Detailed description

This documentary movie was made as a live-illustration to complement the monography 'Sacred Symbols of Reed and Bamboo' which was published in the series 'Swiss Asian Studies', Monograph Nr. 4, Peter Lang, Berne 1982

Both deal with a tradition which, due to the specific cultural geographic circumstances of Japan, has been preserved there in astonishing richness. This tradition consists of cult symbols which, in the frame of annually repeated cult festivals, are made by binding grasses and twigs to generally tectonic forms like pillars, huts etc. They are set up at particular places in the cult related locality and are either left to decay or are ritually destroyed soon afterwards.
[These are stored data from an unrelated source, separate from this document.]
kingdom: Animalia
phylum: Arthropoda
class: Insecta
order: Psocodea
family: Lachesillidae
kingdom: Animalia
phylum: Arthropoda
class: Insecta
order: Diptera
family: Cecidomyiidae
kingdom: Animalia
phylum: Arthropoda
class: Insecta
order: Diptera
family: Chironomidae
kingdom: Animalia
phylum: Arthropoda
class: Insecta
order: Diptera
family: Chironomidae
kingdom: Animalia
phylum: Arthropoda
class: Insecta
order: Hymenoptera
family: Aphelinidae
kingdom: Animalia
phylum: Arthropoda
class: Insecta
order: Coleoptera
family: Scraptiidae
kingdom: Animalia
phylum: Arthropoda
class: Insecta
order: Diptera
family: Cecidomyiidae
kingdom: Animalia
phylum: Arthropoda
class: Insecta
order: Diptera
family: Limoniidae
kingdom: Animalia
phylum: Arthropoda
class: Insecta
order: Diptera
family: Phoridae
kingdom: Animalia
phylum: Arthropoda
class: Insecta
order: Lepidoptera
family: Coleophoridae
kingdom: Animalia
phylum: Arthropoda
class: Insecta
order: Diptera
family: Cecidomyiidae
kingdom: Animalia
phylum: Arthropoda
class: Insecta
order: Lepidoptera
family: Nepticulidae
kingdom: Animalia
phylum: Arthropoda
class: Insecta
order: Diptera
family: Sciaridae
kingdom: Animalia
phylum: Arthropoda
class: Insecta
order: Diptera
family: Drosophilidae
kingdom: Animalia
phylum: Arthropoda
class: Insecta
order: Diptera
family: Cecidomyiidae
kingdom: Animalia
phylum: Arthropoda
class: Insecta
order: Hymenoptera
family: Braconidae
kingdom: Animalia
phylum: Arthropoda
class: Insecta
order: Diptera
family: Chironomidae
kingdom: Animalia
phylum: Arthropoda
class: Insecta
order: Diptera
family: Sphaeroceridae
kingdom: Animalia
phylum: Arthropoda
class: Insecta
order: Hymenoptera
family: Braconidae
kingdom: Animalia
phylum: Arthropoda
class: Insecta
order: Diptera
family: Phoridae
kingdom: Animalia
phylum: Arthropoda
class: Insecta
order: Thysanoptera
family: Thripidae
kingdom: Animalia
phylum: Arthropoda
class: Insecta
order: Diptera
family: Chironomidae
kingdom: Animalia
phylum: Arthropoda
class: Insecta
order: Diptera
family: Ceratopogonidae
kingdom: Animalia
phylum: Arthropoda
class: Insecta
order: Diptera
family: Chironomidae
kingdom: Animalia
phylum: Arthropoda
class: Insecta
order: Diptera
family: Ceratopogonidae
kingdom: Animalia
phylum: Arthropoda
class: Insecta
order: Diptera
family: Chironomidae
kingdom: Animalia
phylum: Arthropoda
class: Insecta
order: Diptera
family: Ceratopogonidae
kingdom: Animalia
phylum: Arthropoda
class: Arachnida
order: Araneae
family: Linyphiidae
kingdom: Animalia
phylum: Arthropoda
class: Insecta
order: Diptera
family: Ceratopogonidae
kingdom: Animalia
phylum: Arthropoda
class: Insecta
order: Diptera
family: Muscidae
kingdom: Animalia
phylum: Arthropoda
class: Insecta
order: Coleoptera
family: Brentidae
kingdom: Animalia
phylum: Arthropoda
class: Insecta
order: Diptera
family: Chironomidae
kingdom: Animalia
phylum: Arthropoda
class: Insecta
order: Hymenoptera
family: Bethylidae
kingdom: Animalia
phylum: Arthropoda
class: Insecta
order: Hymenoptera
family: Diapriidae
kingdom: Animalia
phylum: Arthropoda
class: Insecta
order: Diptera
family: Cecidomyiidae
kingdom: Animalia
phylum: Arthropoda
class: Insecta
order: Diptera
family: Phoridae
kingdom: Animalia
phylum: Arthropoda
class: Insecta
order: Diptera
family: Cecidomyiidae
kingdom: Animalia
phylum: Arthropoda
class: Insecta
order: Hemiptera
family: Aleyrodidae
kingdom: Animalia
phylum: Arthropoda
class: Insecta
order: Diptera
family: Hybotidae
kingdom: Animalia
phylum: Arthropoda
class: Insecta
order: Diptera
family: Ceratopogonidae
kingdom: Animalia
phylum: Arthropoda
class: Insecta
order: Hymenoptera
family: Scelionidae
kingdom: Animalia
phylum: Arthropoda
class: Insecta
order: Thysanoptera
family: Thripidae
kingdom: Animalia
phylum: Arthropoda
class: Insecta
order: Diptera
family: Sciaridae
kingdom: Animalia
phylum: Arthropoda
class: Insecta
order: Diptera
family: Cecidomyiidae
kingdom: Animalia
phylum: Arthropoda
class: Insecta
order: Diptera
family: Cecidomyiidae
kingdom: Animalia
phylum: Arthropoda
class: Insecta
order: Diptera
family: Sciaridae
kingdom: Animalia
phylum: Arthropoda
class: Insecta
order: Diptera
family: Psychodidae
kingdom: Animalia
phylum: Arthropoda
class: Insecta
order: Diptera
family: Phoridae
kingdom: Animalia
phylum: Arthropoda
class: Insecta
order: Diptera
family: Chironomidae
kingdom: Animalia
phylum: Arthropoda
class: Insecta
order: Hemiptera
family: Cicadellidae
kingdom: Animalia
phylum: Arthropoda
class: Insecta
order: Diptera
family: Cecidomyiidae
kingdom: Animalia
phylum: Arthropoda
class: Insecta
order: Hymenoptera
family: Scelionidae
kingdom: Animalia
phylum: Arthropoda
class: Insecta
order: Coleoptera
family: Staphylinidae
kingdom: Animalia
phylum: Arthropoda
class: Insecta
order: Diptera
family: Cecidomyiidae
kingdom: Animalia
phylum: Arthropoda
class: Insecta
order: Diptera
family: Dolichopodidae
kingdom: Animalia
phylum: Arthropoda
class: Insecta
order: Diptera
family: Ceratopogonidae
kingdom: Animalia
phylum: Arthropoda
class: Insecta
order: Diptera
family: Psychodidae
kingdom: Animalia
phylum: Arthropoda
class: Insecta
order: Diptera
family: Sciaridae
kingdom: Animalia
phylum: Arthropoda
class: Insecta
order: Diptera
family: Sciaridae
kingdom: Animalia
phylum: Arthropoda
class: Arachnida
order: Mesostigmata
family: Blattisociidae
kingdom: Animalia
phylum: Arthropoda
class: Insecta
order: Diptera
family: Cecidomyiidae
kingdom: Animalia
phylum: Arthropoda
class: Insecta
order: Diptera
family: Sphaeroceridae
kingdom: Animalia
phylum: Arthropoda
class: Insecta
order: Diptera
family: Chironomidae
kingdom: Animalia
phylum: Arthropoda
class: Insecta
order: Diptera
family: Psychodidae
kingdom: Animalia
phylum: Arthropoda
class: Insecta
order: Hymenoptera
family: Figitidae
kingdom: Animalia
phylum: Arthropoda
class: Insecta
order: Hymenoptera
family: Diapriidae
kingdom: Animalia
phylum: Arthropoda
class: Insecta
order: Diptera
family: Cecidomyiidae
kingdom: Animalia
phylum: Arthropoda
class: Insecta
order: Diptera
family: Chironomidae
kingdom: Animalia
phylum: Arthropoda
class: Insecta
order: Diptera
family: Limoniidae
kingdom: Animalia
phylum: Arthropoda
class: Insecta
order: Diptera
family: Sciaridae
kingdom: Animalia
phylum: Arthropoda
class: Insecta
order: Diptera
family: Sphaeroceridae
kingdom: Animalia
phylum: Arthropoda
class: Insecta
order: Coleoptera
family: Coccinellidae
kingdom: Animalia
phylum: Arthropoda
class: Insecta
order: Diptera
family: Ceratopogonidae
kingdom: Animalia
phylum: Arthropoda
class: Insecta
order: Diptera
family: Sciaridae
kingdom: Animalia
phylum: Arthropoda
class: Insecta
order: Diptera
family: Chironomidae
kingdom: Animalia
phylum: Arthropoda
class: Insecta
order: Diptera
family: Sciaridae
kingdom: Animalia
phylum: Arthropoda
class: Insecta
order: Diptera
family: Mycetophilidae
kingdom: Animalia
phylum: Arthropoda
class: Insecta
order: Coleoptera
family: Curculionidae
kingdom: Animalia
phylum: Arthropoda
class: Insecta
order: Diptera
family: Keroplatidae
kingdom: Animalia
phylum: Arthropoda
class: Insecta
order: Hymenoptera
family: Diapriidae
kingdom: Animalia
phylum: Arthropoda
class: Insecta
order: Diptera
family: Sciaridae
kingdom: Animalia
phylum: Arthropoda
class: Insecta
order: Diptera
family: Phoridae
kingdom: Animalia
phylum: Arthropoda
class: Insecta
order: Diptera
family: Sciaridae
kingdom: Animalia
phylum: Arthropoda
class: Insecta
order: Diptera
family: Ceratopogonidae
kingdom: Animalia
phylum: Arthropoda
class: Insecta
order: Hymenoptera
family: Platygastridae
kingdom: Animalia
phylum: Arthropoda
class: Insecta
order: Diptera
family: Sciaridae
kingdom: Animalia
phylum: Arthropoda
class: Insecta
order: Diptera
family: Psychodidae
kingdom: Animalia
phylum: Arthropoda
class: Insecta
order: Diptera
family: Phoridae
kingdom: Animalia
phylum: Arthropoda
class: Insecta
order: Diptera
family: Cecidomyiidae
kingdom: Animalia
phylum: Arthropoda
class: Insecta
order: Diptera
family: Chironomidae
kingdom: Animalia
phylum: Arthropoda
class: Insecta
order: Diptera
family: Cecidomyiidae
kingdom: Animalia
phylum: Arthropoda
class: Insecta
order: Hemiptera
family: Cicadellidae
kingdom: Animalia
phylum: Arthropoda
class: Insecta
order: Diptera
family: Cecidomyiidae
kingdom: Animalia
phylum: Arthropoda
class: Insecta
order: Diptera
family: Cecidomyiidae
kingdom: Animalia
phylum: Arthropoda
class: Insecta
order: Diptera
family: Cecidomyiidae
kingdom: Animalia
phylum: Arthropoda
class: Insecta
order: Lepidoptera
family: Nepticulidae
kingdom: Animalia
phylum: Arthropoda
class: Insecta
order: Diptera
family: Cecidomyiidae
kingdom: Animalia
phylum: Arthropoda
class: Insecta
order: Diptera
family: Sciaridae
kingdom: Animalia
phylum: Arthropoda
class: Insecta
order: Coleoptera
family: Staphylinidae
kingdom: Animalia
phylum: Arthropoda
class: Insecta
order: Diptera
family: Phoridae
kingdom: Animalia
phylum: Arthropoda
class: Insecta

Japanese ethnography terms them 'yorishiro' (abodes of deities) or 'kariya' (temporary structures) and interprets them as more or less insignificant elements in the agricultural rites; that is to say, they are mainly seen in the context of spiritual concepts worked out by the science of religion (fire rites, sun worship, fertility-cult etc.). The forms of the cult objects and the social relations within which they commonly appear are thus widely neglected.

In contrast to this the documentary movie 'Sacred symbols of reed and bamboo' and its complementary study present a different approach. The cult symbols are interpeted as an object tradition of central importance to this type of ritual and they are consequently analysed objectively in regard to materials used, methods of construction, form, spatial organisation and social relations given by their synthetic nature. They thus reveal themselves as something entirely different from what their previous evaluation suggested.

Seen from the fact that such symbolic constructions are not set up for the purpose of sheltering the human body, the theory of architecture considers them as a non-domestic building tradition or 'semantic architecture'. If, in regard to existing historic sources, this term could be interpreted historically, it could essentially contribute to clarification of the evolution of human building behaviour.

That this non-domestic, or 'semantic' building tradition does not have the function of sheltering the human body has a further consequence: its objects are free of the bonds imposed by human size. In terms of size, the Japanese tradition presents a wide range (20 cm to 20 m) of tectonic structure with essentially the same function: that of representing signs or symbols. It is obvious that this aspect might be of significance for the history of art since there is an immense relatable material from the earliest strata of various ancient cultures (Sumer, Egypt, Crete, China), which supports the hypothesis that signs and symbols made of perishable organic materials were widespread in ancient times.

In regard to the science of religions, the formal and spatial analysis of such cult symbols shows that they are by no means the primitive fetishes or idols that they were formerly supposed to be. On the contrary, they are of a highly complex nature, their internal structure expressig several congruent pairs of dual categories (above-below; natural technical; free-bound; not defined-defined; empty-compact; mobile stable, etc.) in one an the same form. It is thus conceivable that the religious significance of such cult symbols does not derive from external religious concepts but lies within the formal structure itself. To understand this significance one would have to compare them to concepts such as the Yin/Yang symbol which, though much more abstract than the presented symbols, helped the Chinese to structure essential aspects of their practical and spiritual life over long periods of time.

The documentary movie attempts to show an essential result of this kind of analytical approach. It first describes how, in the process of construction, a traditional symbolic form concept is given life in the bright light of day. The second part then shows how, in the obscurity of night, passing through a stage of luminescent light-form, these symbols are revert to the chaotic stage of non form, of material non-existence. It so becomes impressively visible that traditional patterns of ritual behaviour in Shinto, such as ritual nakedness, drunken ecstasy, chaotic turbulent movements, never ending noise produced with big instruments etc., clearly follow the pattern of the dissolution of the symbolic forms.